Broadcasting (Optional)

This is another really powerful feature of NumPy, and covers a ‘special case’ of array multiplication.

By default, array operations are element-by-element:

np.arange(5) * np.arange(5)
array([ 0,  1,  4,  9, 16])

If we multiply arrays with non-matching shapes we get an error:

np.arange(5) * np.arange(6)
Traceback (most recent call last):
  File "<stdin>", line 1, in <module>
ValueError: operands could not be broadcast together with shapes (5,) (6,)

Or with a multi-dimensional array:

np.zeros([2,3]) * np.zeros([2,4])
Traceback (most recent call last):
  File "<stdin>", line 1, in <module>
ValueError: operands could not be broadcast together with shapes (2,3) (2,4)

Arrays must match in all dimensions in order to be compatible:

np.ones([3, 3]) * np.ones([3, 3]) # Note elementwise multiply, *not* matrix multiply.
array([[ 1.,  1.,  1.],
       [ 1.,  1.,  1.],
       [ 1.,  1.,  1.]])

Except, that if one array has any Dimension size of 1, then the data is automatically REPEATED to match the other dimension. This is known as broadcasting.

So, let’s consider a subset of our inflammation data (just so we can easily see what’s going on):

subset = data[:10, :10]
subset
array([[0., 0., 1., 3., 1., 2., 4., 7., 8., 3.],
       [0., 1., 2., 1., 2., 1., 3., 2., 2., 6.],
       [0., 1., 1., 3., 3., 2., 6., 2., 5., 9.],
       [0., 0., 2., 0., 4., 2., 2., 1., 6., 7.],
       [0., 1., 1., 3., 3., 1., 3., 5., 2., 4.],
       [0., 0., 1., 2., 2., 4., 2., 1., 6., 4.],
       [0., 0., 2., 2., 4., 2., 2., 5., 5., 8.],
       [0., 0., 1., 2., 3., 1., 2., 3., 5., 3.],
       [0., 0., 0., 3., 1., 5., 6., 5., 5., 8.],
       [0., 1., 1., 2., 1., 3., 5., 3., 5., 8.]])
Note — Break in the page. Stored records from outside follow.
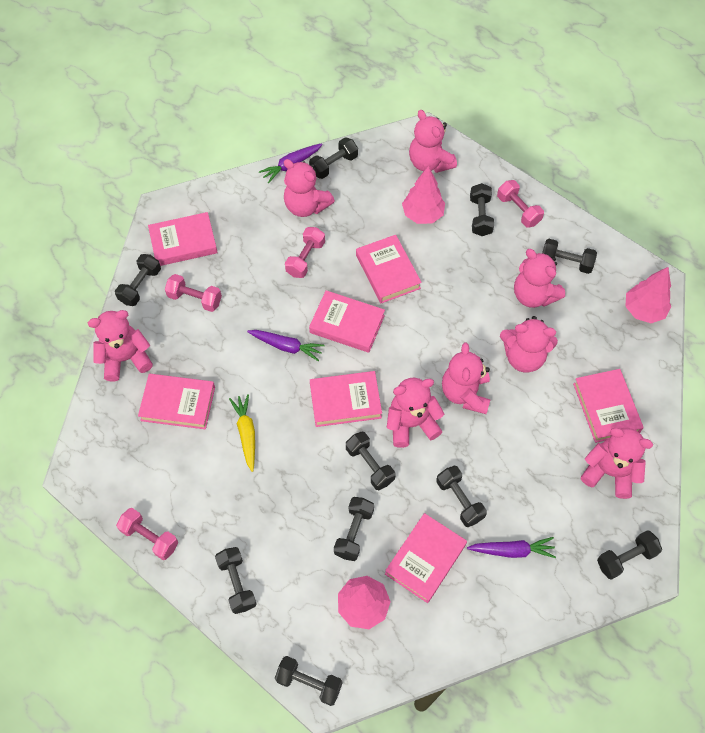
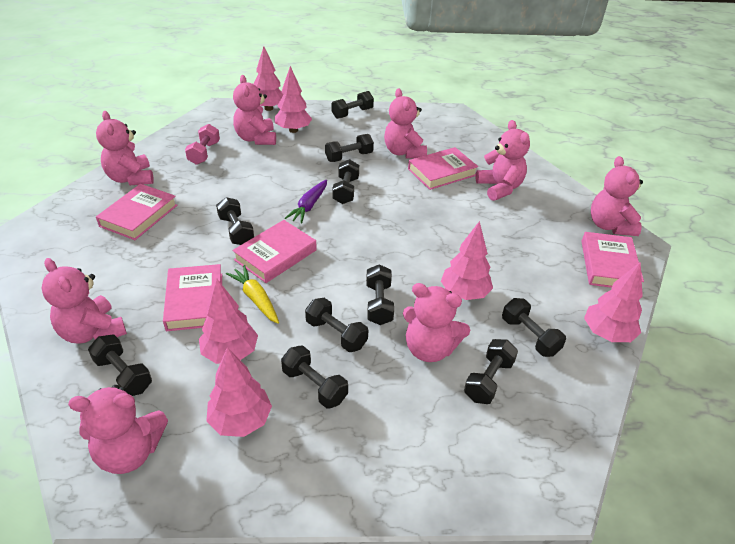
pink book: 7 -> 5
pink dumbbell: 4 -> 1
pink tree: 3 -> 6
purple carrot: 3 -> 1

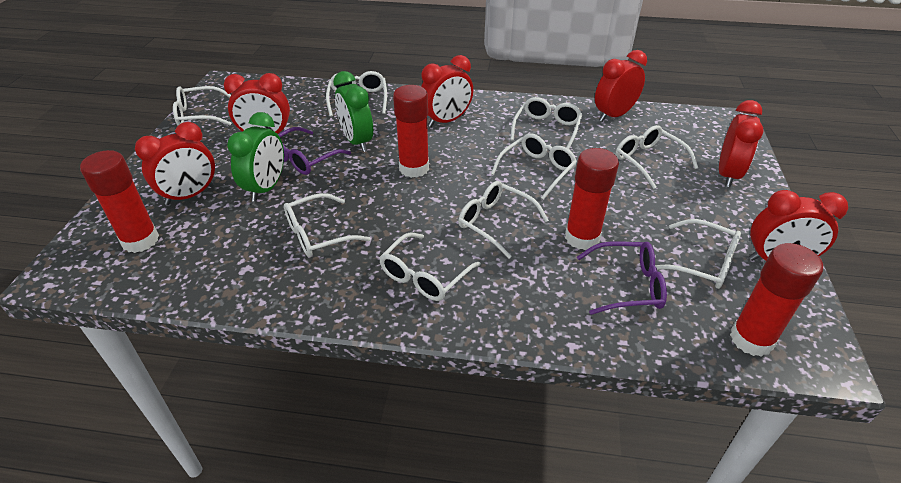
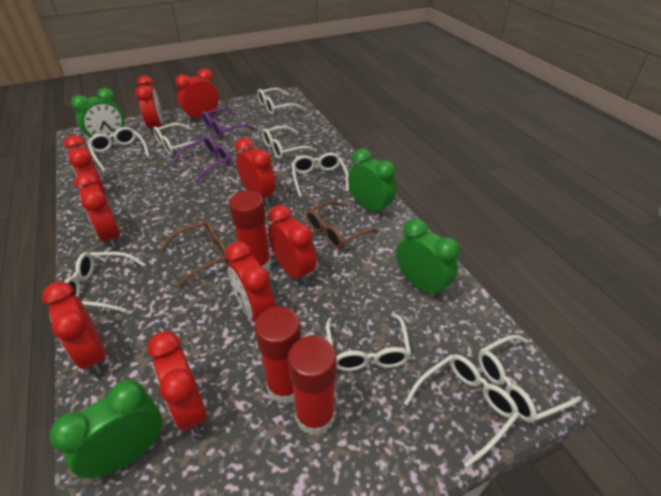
brown glasses: 0 -> 2
green clock: 2 -> 4
red clock: 6 -> 9
red glue stick: 4 -> 3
Let’s assume we wanted to multiply each of the 10 individual day values in a patient row for every patient, by contents of the following array:

multiplier = np.arange(1, 11)
multiplier
array([1, 2, 3, 4, 5, 6, 7, 8, 9, 10])

So, the first day value in a patient row is multiplied by 1, the second day by 2, the third day by 3, etc.

We can just do:

subset * multiplier
array([[ 0.,  0.,  3., 12.,  5., 12., 28., 56., 72., 30.],
       [ 0.,  2.,  6.,  4., 10.,  6., 21., 16., 18., 60.],
       [ 0.,  2.,  3., 12., 15., 12., 42., 16., 45., 90.],
       [ 0.,  0.,  6.,  0., 20., 12., 14.,  8., 54., 70.],
       [ 0.,  2.,  3., 12., 15.,  6., 21., 40., 18., 40.],
       [ 0.,  0.,  3.,  8., 10., 24., 14.,  8., 54., 40.],
       [ 0.,  0.,  6.,  8., 20., 12., 14., 40., 45., 80.],
       [ 0.,  0.,  3.,  8., 15.,  6., 14., 24., 45., 30.],
       [ 0.,  0.,  0., 12.,  5., 30., 42., 40., 45., 80.],
       [ 0.,  2.,  3.,  8.,  5., 18., 35., 24., 45., 80.]])
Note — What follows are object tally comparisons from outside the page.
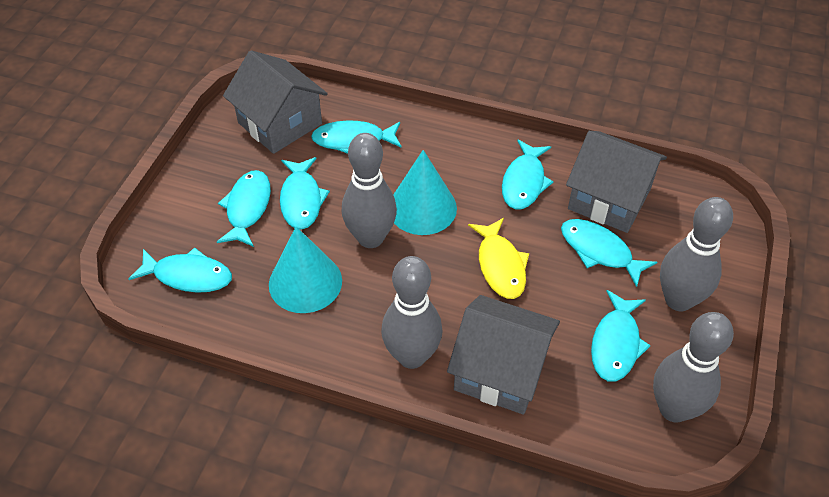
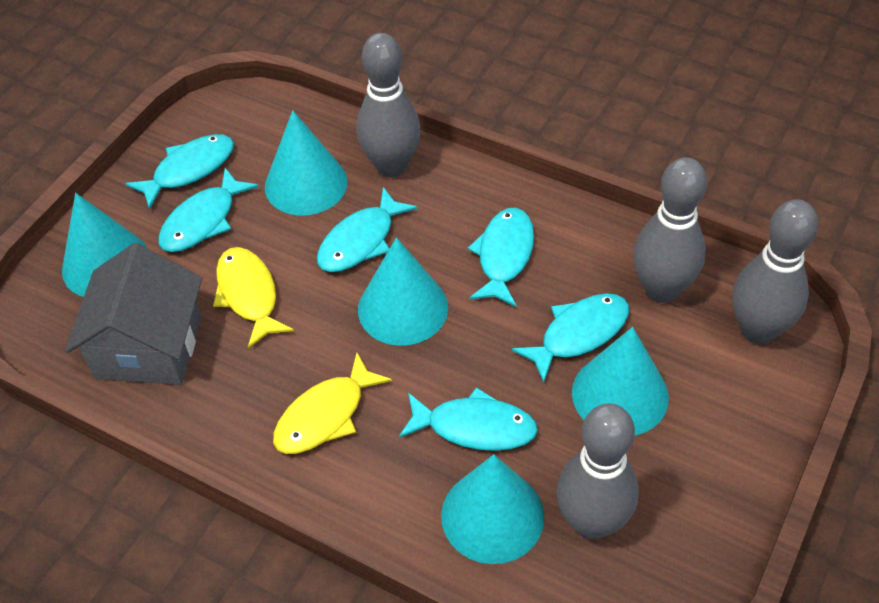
grey house: 3 -> 1
turquoise cone: 2 -> 5
turquoise fish: 7 -> 6
yellow fish: 1 -> 2

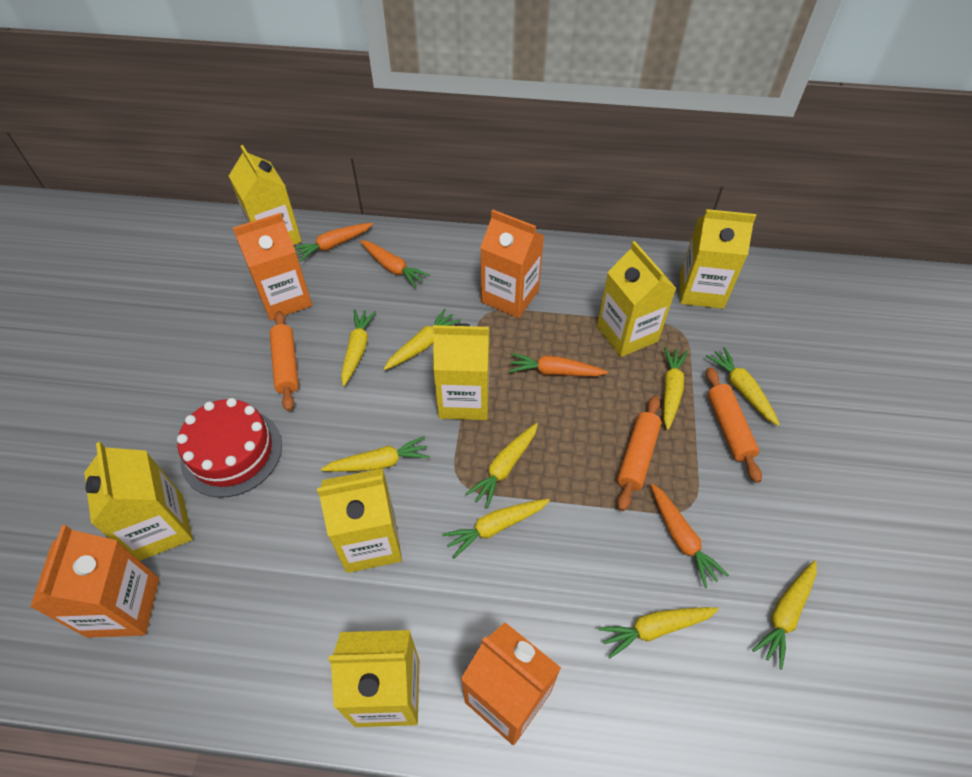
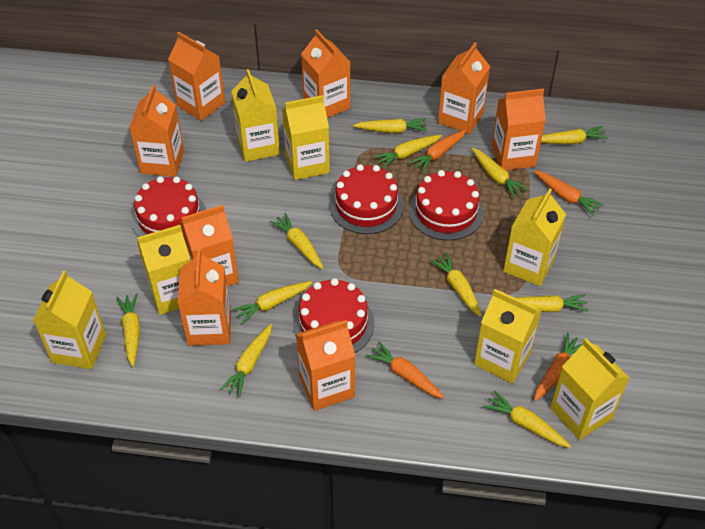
orange carton: 4 -> 8
orange rolling pin: 3 -> 0
red cake: 1 -> 4
yellow carrot: 9 -> 11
Which gives us what we want, since each value in multiplier is applied successively to each value in a patient’s row, but over every patient’s row. So, every patient’s first value is multiplied by 1, every patient’s second value is multiplied by 2, etc.
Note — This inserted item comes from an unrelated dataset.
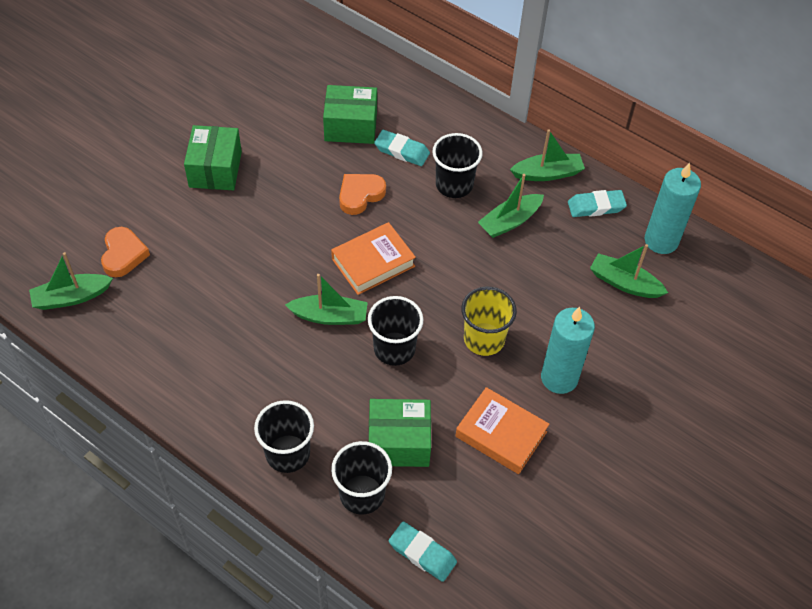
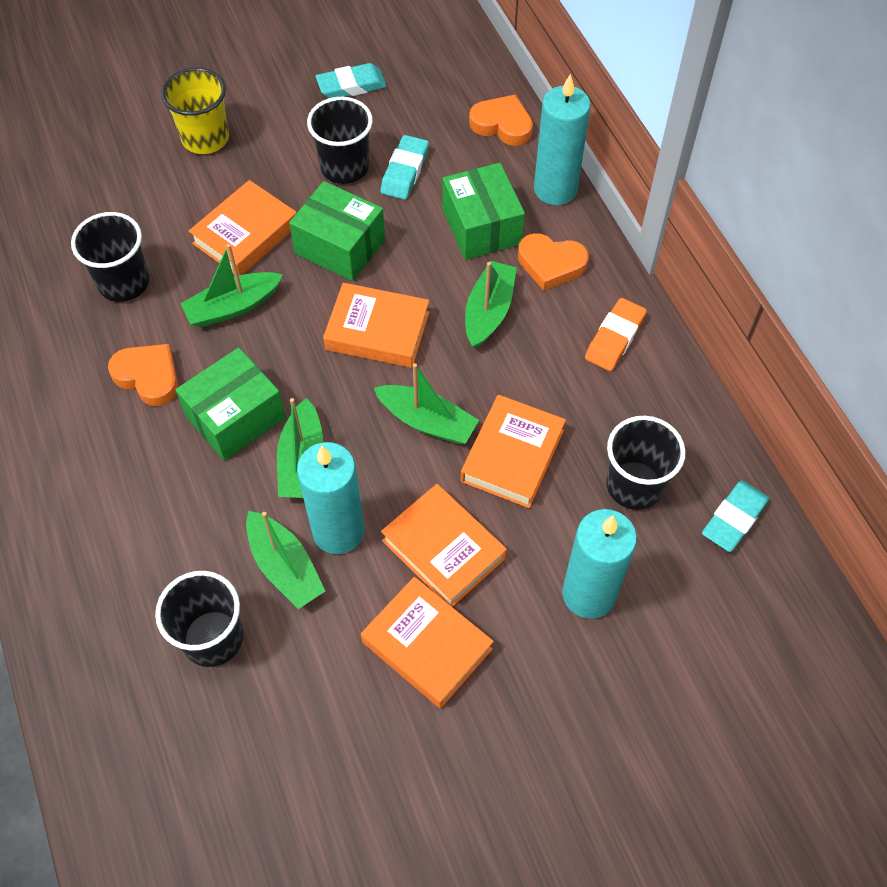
orange book: 2 -> 5
orange eraser: 0 -> 1
orange heart: 2 -> 3
turquoise candle: 2 -> 3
Since multiplier has only one dimension, but the size of that dimension matches our number of days (the second dimension of subset), broadcasting automatically repeats the data in multiplier to match the number of patients (the first dimension in subset) so the * operation can be applied over arrays of equal shape.

Key Points

  • Processing NumPy arrays is generally much faster than processing Python lists.

  • NumPy arrays have specialised capabilities to support complex mathematical operations, and are less flexible that Python lists.

  • Slicing NumPy arrays returns a reference to the original dataset, not a copy of it like with Python lists.

  • NumPy arrays only hold elements of a single data type and are generally fixed in size.

  • Use numpy.mean(array), numpy.max(array), and numpy.min(array) to calculate simple statistics.

  • Use numpy.mean(array, axis=0) or numpy.mean(array, axis=1) to calculate statistics across the specified axis.

  • Broadcasting allows you to apply an operation to two arrays of different shape, repeating the data in an array of a one-long dimension to match the larger array.